FORT BRAGG, N.C. (USASOC News Service,*July 8, 2007) — Two Army Special Operations Soldiers were killed July 5 in an IED attack while conducting a patrol during combat operations in Baghdad, Iraq.Sgt. Keith A. Kline, 24, a signal support systems specialist, and Maj. James M. Ahearn, 43, a civil affairs officer, died from wounds sustained during the attack. Both Soldiers were assigned to the 96th Civil Affairs Battalion, 95th Civil Affairs Brigade (Airborne).

More...


----------



## The91Bravo (Jul 8, 2007)

RIP warriors, and thank you for all you have done


----------



## Gypsy (Jul 8, 2007)

Rest in Peace Sgt.

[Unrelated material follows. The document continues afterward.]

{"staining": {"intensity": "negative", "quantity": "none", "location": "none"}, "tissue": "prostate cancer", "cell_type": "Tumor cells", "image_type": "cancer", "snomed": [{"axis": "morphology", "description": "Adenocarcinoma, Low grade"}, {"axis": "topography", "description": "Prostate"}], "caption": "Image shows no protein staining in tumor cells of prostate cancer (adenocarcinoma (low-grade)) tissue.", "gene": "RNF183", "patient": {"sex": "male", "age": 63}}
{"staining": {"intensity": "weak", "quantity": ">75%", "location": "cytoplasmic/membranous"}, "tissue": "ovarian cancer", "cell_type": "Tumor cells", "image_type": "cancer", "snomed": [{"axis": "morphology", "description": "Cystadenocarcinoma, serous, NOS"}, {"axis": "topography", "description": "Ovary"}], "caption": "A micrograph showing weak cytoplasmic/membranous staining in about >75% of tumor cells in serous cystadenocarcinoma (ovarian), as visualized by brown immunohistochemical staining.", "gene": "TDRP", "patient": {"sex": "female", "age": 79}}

Keith A. Kline and Major James M. Ahearn, my thoughts and prayers are with your family and Brothers.


----------



## Chopstick (Jul 8, 2007)

RIP


----------



## tova (Jul 8, 2007)

RIP, Godspeed, PBS....


----------



## Sigi (Jul 8, 2007)

Damn.

RIP Soldiers.


----------



## Roycroft201 (Jul 8, 2007)

Rest in peace.  Prayers out to their families and brothers in arms.


----------



## RackMaster (Jul 8, 2007)

RIP.


----------



## jewheath16 (Jul 9, 2007)

Rest In Peace.


----------



## SR-25 (Jul 9, 2007)

Rest in Peace soldiers


----------



## LibraryLady (Jul 9, 2007)

RIP  Prayers out to your families and brothers in arms.

LL


----------



## Typhoon (Jul 10, 2007)

RIP Major Ahearn and Sgt. Kline. My thoughts and prayers out to the 95th Civil Affairs Brigade; and the friends and families of the men back at home.


----------



## AWP (Jul 10, 2007)

Blue Skies, Soldiers.


----------